Cullen Jones Gives Back
It’s not often that we see professional athletes giving back to the community, especially the one they came from. Well, two-time Olympic gold medalist, Cullen Jones is proving us wrong. Jones partnered with the USA swimming foundation to teach kids how to swim and show that swimming is a positive experience.
Just Keep Swimming
The USA Swimming Foundation’s Make a Splash program is sending 1 million kids to the pool to learn how to swim. “Yeah, but can’t they get a regular lesson at home?” That’s what most people said when they initially heard about this program. The 1 million kids that Make a Splash are sending to the pool come from families that don’t have the access to lessons.

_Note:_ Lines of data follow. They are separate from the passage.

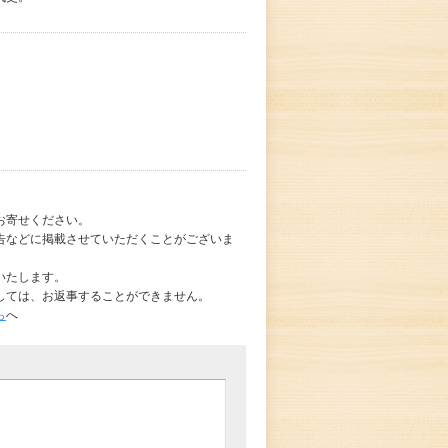
お寄せください。
告などに掲載させていただくことがございま
いたします。
しては、お返事することができません。
ら
へ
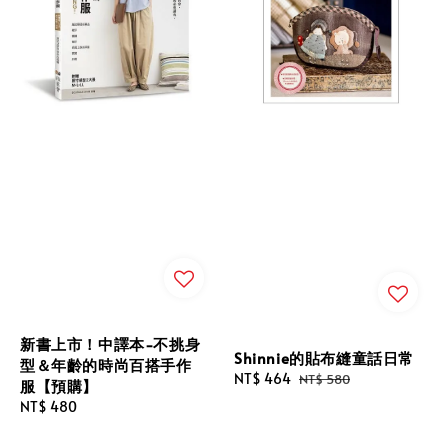
新書上市！中譯本-不挑身
Shinnie的貼布縫童話日常
型＆年齡的時尚百搭手作
Sale
NT$ 464
Regular
NT$ 580
服【預購】
price
price
Regular
NT$ 480
price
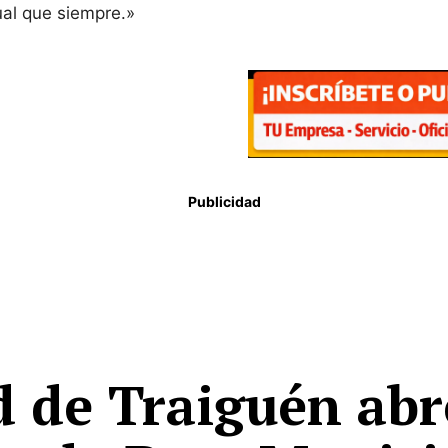
ual que siempre.»
Publicidad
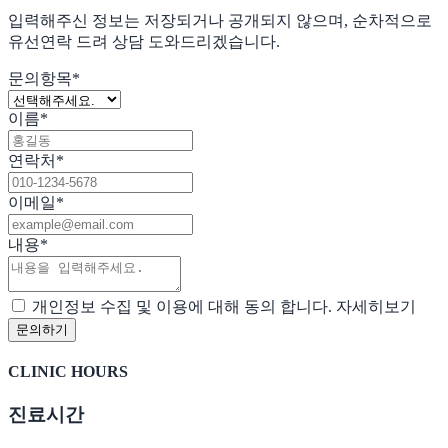
입력해주신 정보는 저장되거나 공개되지 않으며,
순차적으로
유선연락 드려 상담 도와드리겠습니다.
문의항목
*
이름
*
연락처
*
이메일
*
내용
*
개인정보 수집 및 이용에 대해 동의 합니다.
자세히보기
CLINIC HOURS
진료시간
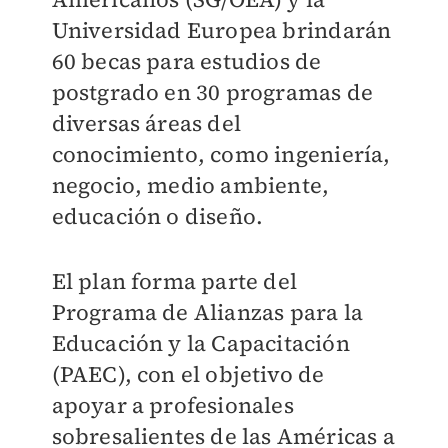
Universidad Europea brindarán
60 becas para estudios de
postgrado en 30 programas de
diversas áreas del
conocimiento, como ingeniería,
negocio, medio ambiente,
educación o diseño.
El plan forma parte del
Programa de Alianzas para la
Educación y la Capacitación
(PAEC), con el objetivo de
apoyar a profesionales
sobresalientes de las Américas a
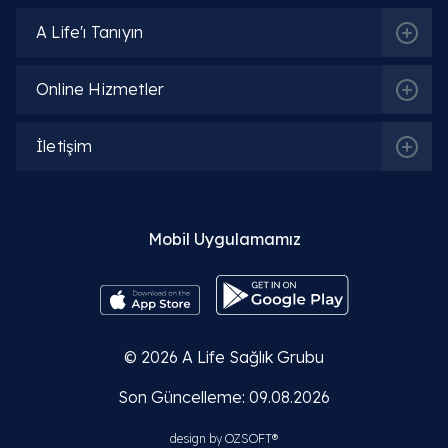
A Life'ı Tanıyın
Online Hizmetler
İletişim
Mobil Uygulamamız
© 2026
A Life Sağlık Grubu
Son Güncelleme: 09.08.2026
design by
OZSOFT®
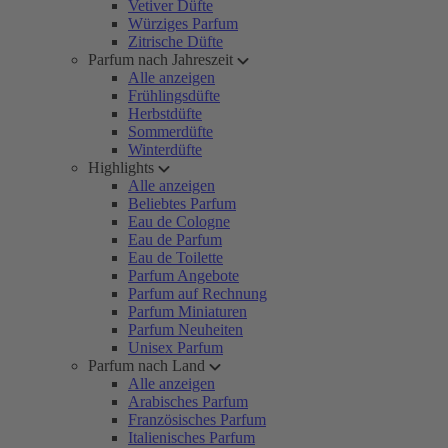
Vetiver Düfte
Würziges Parfum
Zitrische Düfte
Parfum nach Jahreszeit
Alle anzeigen
Frühlingsdüfte
Herbstdüfte
Sommerdüfte
Winterdüfte
Highlights
Alle anzeigen
Beliebtes Parfum
Eau de Cologne
Eau de Parfum
Eau de Toilette
Parfum Angebote
Parfum auf Rechnung
Parfum Miniaturen
Parfum Neuheiten
Unisex Parfum
Parfum nach Land
Alle anzeigen
Arabisches Parfum
Französisches Parfum
Italienisches Parfum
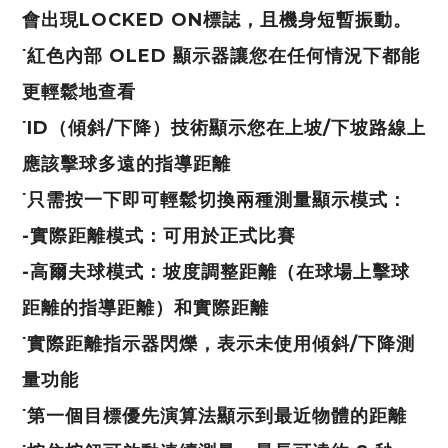
會出現LOCKED ON標誌，且機身短暫振動。
˙紅色內部 OLED 顯示器讓您在任何情況下都能
更輕鬆地查看
˙ID（傾斜/下降）技術顯示您在上坡/下坡路線上
應該擊球多遠的指導距離
˙只需按一下即可輕鬆切換兩種測量顯示模式：
-實際距離模式：可用於正式比賽
-高爾夫球模式：坡度調整距離（在球場上擊球
距離的指導距離）和實際距離
˙實際距離指示器閃爍，表示未使用傾斜/下降測
量功能
˙第一個目標優先演算法顯示到最近物體的距離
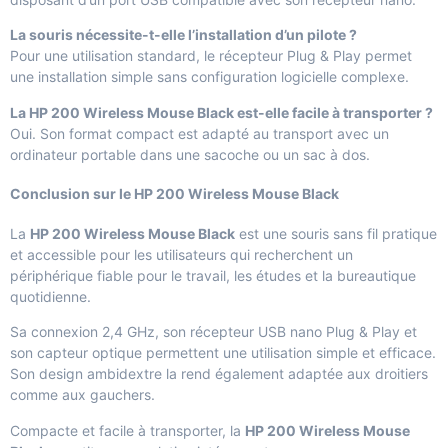
La souris nécessite-t-elle l’installation d’un pilote ?
Pour une utilisation standard, le récepteur Plug & Play permet
une installation simple sans configuration logicielle complexe.
La HP 200 Wireless Mouse Black est-elle facile à transporter ?
Oui. Son format compact est adapté au transport avec un
ordinateur portable dans une sacoche ou un sac à dos.
Conclusion sur le HP 200 Wireless Mouse Black
La
HP 200 Wireless Mouse Black
est une souris sans fil pratique
et accessible pour les utilisateurs qui recherchent un
périphérique fiable pour le travail, les études et la bureautique
quotidienne.
Sa connexion 2,4 GHz, son récepteur USB nano Plug & Play et
son capteur optique permettent une utilisation simple et efficace.
Son design ambidextre la rend également adaptée aux droitiers
comme aux gauchers.
Compacte et facile à transporter, la
HP 200 Wireless Mouse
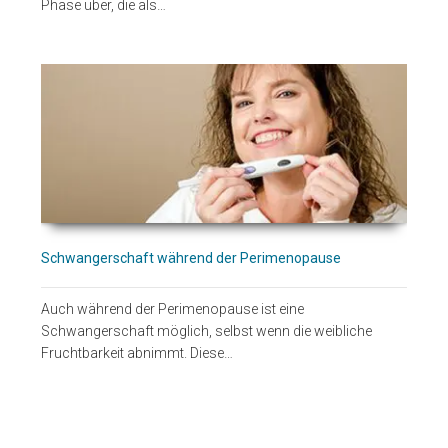
Phase über, die als…
Schwangerschaft während der Perimenopause
Auch während der Perimenopause ist eine
Schwangerschaft möglich, selbst wenn die weibliche
Fruchtbarkeit abnimmt. Diese…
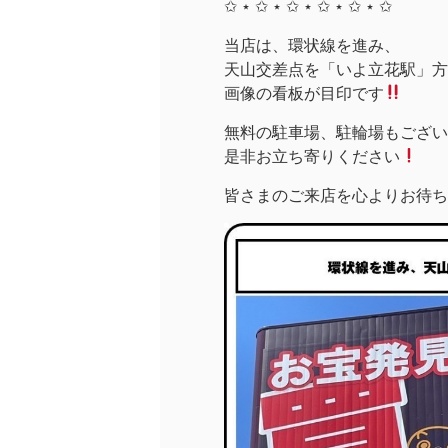
✩ ⋆ ✩ ⋆ ✩ ⋆ ✩ ⋆ ✩ ⋆ ✩
当店は、環状線を進み、
天山交差点を「いよ立花駅」方面
画像の看板が目印です
無料の駐車場、駐輪場もござい
是非お立ち寄りください
皆さまのご来店を心よりお待ち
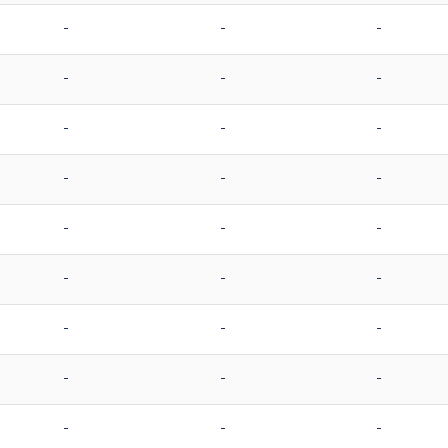
-
-
-
-
-
-
-
-
-
-
-
-
-
-
-
-
-
-
-
-
-
-
-
-
-
-
-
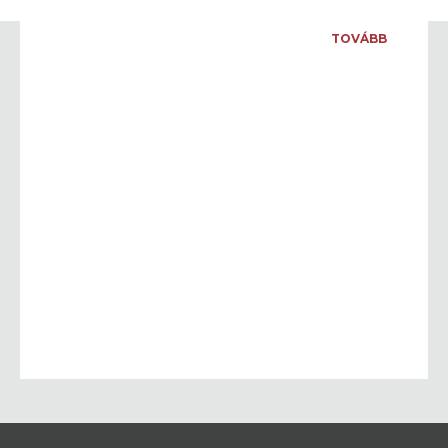
TOVÁBB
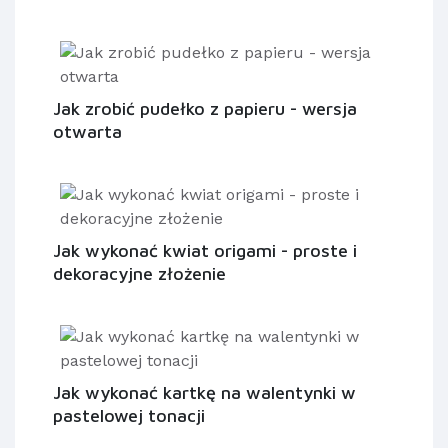
Jak zrobić pudełko z papieru - wersja
otwarta
Jak wykonać kwiat origami - proste i
dekoracyjne złożenie
Jak wykonać kartkę na walentynki w
pastelowej tonacji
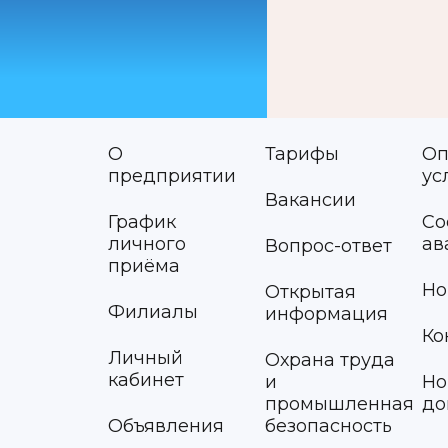
О
Тарифы
Оп
предприятии
ус
Вакансии
График
Со
личного
ав
Вопрос-ответ
приёма
Но
Открытая
Филиалы
информация
Ко
Личный
Охрана труда
кабинет
и
Но
промышленная
до
Объявления
безопасность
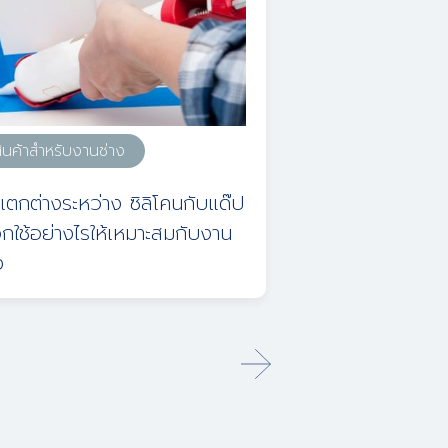
ินค้าสำหรับงานช่าง
สินค้าสำหรับงานช่
แตกต่างระหว่าง ซิลิโคนกับแด๊ป
ข้อดีของอะลูมิเนี
อกใช้อย่างไรให้เหมาะสมกับงาน
สำหรับงานช่าง
ง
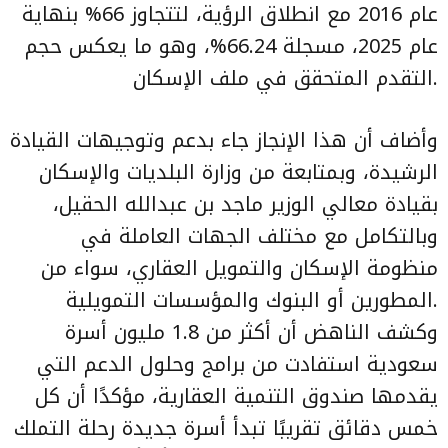
عام 2016 مع انطلاق الرؤية، لتتجاوز 66% بنهاية
عام 2025، مسجلة 66.24%، وهو ما يعكس حجم
التقدم المتحقق في ملف الإسكان.
وأضاف أن هذا الإنجاز جاء بدعم وتوجيهات القيادة
الرشيدة، وبمتابعة من وزارة البلديات والإسكان
بقيادة معالي الوزير ماجد بن عبدالله الحقيل،
وبالتكامل مع مختلف الجهات العاملة في
منظومة الإسكان والتمويل العقاري، سواء من
المطورين أو البنوك والمؤسسات التمويلية.
وكشف الناهض أن أكثر من 1.8 مليون أسرة
سعودية استفادت من برامج وحلول الدعم التي
يقدمها صندوق التنمية العقارية، مؤكدًا أن كل
خمس دقائق تقريبًا تبدأ أسرة جديدة رحلة التملك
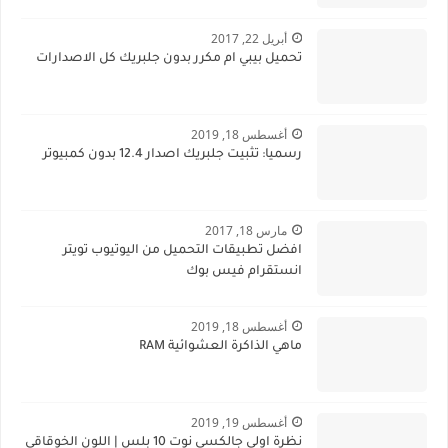
أبريل 22, 2017
تحميل بيبي ام مكرر بدون جلبريك كل الاصدارات
أغسطس 18, 2019
رسميا: تثبيت جلبريك اصدار 12.4 بدون كمبيوتر
مارس 18, 2017
افضل تطبيقات التحميل من اليوتيوب تويتر
انستقرام فيس بوك
أغسطس 18, 2019
ماهي الذاكرة العشوائية RAM
أغسطس 19, 2019
نظرة اولى جالكسي نوت 10 بلس | اللون الخوقاقي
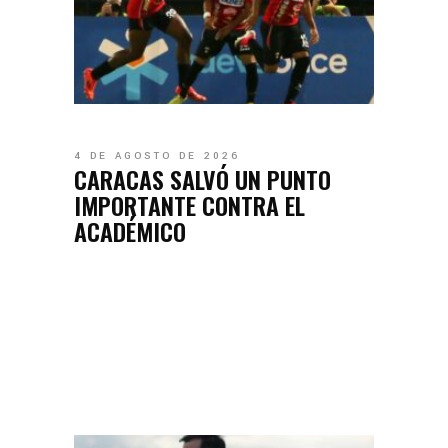
4 DE AGOSTO DE 2026
CARACAS SALVÓ UN PUNTO
IMPORTANTE CONTRA EL
ACADÉMICO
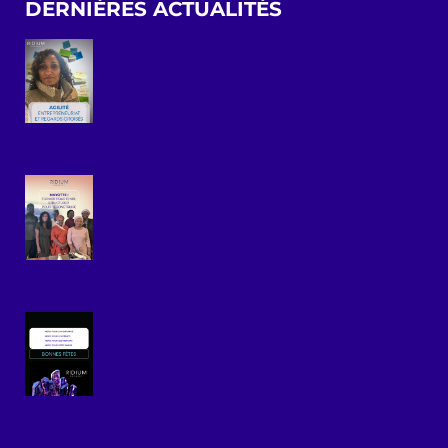
DERNIÈRES ACTUALITÉS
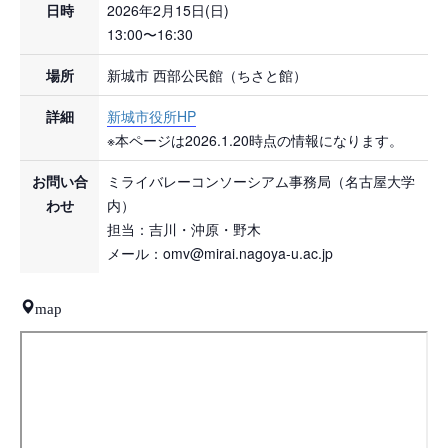
日時
2026年2月15日(日)
13:00〜16:30
場所
新城市 西部公民館（ちさと館）
詳細
新城市役所HP
※本ページは2026.1.20時点の情報になります。
お問い合
ミライバレーコンソーシアム事務局（名古屋大学
わせ
内）
担当：吉川・沖原・野木
メール：omv@mirai.nagoya-u.ac.jp
map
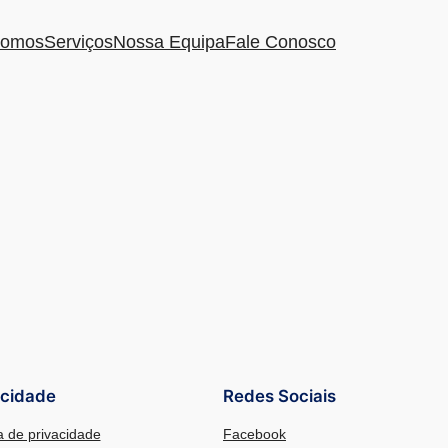
omos
Serviços
Nossa Equipa
Fale Conosco
acidade
Redes Sociais
ca de privacidade
Facebook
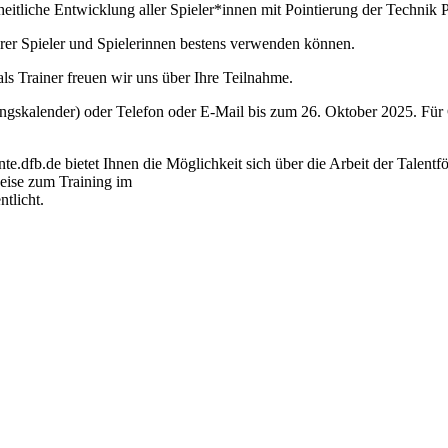
liche Entwicklung aller Spieler*innen mit Pointierung der Technik P
ihrer Spieler und Spielerinnen bestens verwenden können.
als Trainer freuen wir uns über Ihre Teilnahme.
skalender) oder Telefon oder E-Mail bis zum 26. Oktober 2025. Für 
e.dfb.de bietet Ihnen die Möglichkeit sich über die Arbeit der Talentf
eise zum Training im
tlicht.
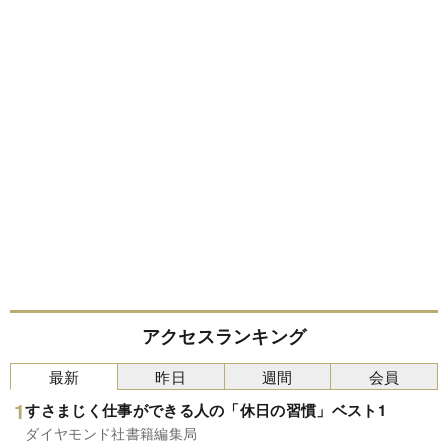
アクセスランキング
最新
昨日
週間
会員
すさまじく仕事ができる人の「休日の習慣」ベスト1
ダイヤモンド社書籍編集局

Most of the swimmers that go to the pool every summer have little or no ability to actually swim which leads to an increase in drownings. A top cause of unintentional death for children under 14, drowning is dangerous.
The Make a Splash initiative partners with swimming instructors every summer to offer lessons at a low cost or for free.
Cullen Jones wanted to partner with Make a Splash because, for him, this program was personal. A lot of Olympic athletes will say that their talent was natural from a young age. For Cullen, that was not the case. Even though he loved being in the water as a kid, he couldn’t swim.
One summer, Jones went to a waterpark and flipped over in his inner tube. He was fine, but the experience made his mom sign him up for lessons immediately. Jones loves helping kids learn to swim and see them go from only being able to blow bubbles to a full-on swimmer. He is especially devoted to Make a Splash because of the help they provide for those who are historically underrepresented at pools.
Changing the Stigma
Research conducted in 2010 showed that 70% of black kids and 60% of Latino kids didn’t have any swimming ability. This compared their white peers where only 42% of them lacked that ability. Since 2010, those numbers have greatly improved and we have Jones to thank for that.
Jones thinks in order to change the numbers, it’s important to change the narrative around different racial groups being able to swim. “There’s always been a stigma that black people don’t swim. It’s something that we have accepted as a culture. I think these lessons are so important because you are changing the perception of a culture,” Jones says.